Alemi tanıtırken, onsekiz bin alemden bahsedilir.
Her canlının bir âlemi, her organın kendi içinde bir dünyası vardır.
Canlılar içerisinde cin ve insanlar özgür iradeleriyle hareket etmek üzere sorumlu olarak yaratılmıştır.
Bu iki varlığın dışındaki tüm canlılar, fıtratlarına kodlanmış hal üzere yaşarlar.
İnsanlar olarak cinleri göremeyiz. Ancak, Kur'an ve Sünnet bilgisi ölçeğinde varlık ve yaşamlarından haberdarız.
Diğer canlı varlıkların bir çoğu ile birlikte yaşar ve o varlıkların insana hizmet ettiğini görürüz.
Tüm varlıklar içerisinde insanın, güzel bir yaratılışla yaratıldığnı Kur'andan öğreniyoruz.
İnsan mükemmel olarak yaratılmıştır, mükkemmeli bulmak ve yakalamak için de sürekli kendini geliştirmektedir.
İnsan dışındaki canlılar, dünyaya geldiklerinde, yaşamlarının sonuna kadar kendileri için gerekli olan bilgiye sahiptirler.
İnsan ise, doğduğu günden itibaren mükkemmeli bulmak için sürekli kendini yeniler ve geliştirir.
Her bedel bir tecrübe demektir.
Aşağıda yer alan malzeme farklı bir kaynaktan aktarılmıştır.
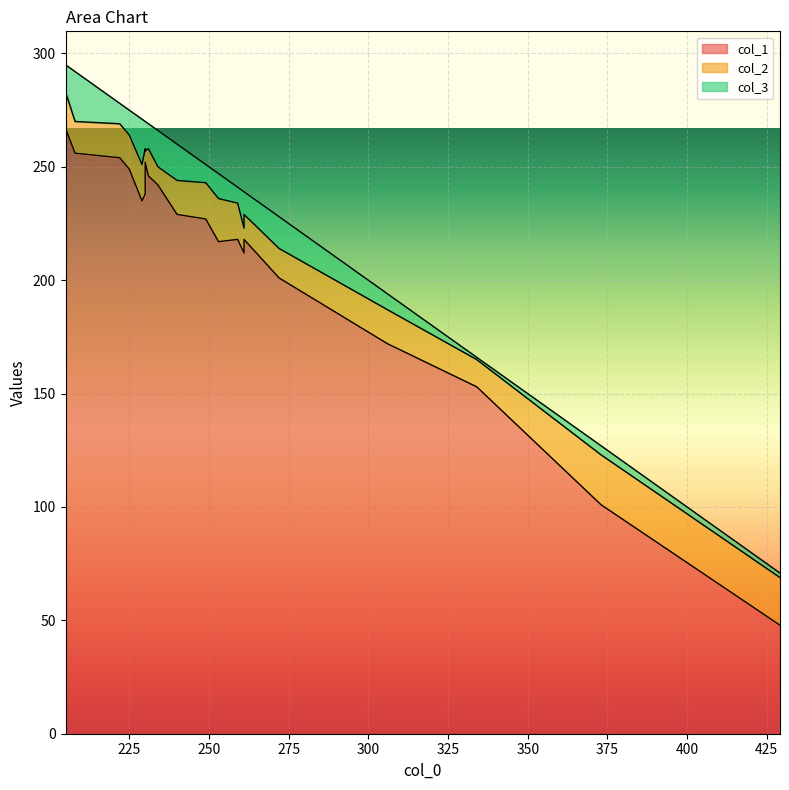

True or false: col_1 and col_2 intersect in this chart.

False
Her tecrübe mükammele ulaşmada bir basamaktır.
Mükemmel olarak yaratılan insan, mükammele okuyarak ve yaşayarak ulaşır.
Cemiyet halinde yaşmak üzere yaratılan insan, toplumsal ilişkileri kurmak ve olumlu olarak yürütmek için de bilgi ve rehberliğe ihtiyaç duymaktadır.
Fizyolojik yapı olarak çok mükemmel yaratıldığı bildirilen insanın, aynı zamanda bir çok beşeri zaafiyetlere de sahip olduğu Kur'anda belirtilmiştir.
Çıkar ve menfaat hesapları, toplumsal ilişkilerin oluşmasında olumsuz etki gücüne sahip insani özelliklerdendir.
Ümmet anlayışının en üst düzeyde karşılık bulması gereken müslüman toplumlarda, menfaat ve çıkarlar hesapları nedeniyle, Müslümanlar komşularıyla bile iyi ilişki kuramamaktadır.
Bugün Müslümanların içinde bulundukları dağınıklığı, toplumsal ilişkilerdeki eksikliklere bağlamak doğru bir izah olur.
İnsani ilişkilerin inşasında en önemli etki gücüne sahip olan selamın bile , menfaatlere kurban edilmesi, insanın zaaflarını anlatmak için yetecektir.
Toplumsal ilişkileri hak ve hakikat merkezi üzerine kuramayan Müslümanlar, birlik ve beraberliği, dirlik ve düzeni sağlamakta zorluk çekeceklerdir.
Müslümanların kendi aralarında sorunları varsa, inanmış oldukları kutsal değerleriyle de sorunları var demektir.
Yaratılanla sorunlu olan, Yaratanla da sorunludur. Yaratanla sorunu olanın, yaratılanla da sorunu vardır.
Müslüman kimliğimizi oluşturan unsurlara ne kadar itibar ettiğimiz, Müslümanlarla olan toplumsal ilişkilerimizin de belirleyenidir.